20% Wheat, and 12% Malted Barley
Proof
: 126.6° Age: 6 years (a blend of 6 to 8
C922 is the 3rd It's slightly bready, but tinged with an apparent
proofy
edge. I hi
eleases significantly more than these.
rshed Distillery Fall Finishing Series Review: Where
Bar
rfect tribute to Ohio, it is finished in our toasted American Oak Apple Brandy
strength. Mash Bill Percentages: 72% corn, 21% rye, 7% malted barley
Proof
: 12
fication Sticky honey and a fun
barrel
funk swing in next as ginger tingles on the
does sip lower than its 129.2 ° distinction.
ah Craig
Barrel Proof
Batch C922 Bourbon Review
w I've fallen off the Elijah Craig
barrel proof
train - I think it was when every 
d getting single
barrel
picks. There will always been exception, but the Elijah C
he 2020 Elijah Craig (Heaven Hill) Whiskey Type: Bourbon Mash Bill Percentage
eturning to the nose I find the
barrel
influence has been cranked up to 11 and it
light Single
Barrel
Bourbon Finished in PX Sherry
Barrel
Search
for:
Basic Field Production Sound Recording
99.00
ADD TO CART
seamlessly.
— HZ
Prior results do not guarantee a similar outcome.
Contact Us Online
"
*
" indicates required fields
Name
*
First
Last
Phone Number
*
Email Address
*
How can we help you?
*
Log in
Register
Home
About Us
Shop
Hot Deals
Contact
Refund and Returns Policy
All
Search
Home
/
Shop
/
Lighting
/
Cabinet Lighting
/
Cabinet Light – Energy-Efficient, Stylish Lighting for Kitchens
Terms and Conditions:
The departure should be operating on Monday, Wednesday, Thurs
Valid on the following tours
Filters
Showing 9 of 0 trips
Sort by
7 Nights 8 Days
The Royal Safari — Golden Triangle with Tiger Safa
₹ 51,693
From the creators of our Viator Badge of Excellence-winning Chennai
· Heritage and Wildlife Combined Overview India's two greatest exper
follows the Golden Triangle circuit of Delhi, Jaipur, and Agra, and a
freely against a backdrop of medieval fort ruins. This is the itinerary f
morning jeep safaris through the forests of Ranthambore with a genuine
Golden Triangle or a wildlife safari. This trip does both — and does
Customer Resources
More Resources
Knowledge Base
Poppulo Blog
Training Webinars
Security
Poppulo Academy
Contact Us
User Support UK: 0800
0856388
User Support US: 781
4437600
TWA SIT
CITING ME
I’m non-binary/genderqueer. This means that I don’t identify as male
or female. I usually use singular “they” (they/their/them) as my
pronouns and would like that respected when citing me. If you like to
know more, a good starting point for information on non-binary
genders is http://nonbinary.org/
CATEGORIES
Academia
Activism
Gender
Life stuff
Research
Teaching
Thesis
━━━━━━
● TASK STATEMENT
Count the lines in the records above that contain the string "User" and reply with only that number.

● RESULT OF THE EXERCISE
2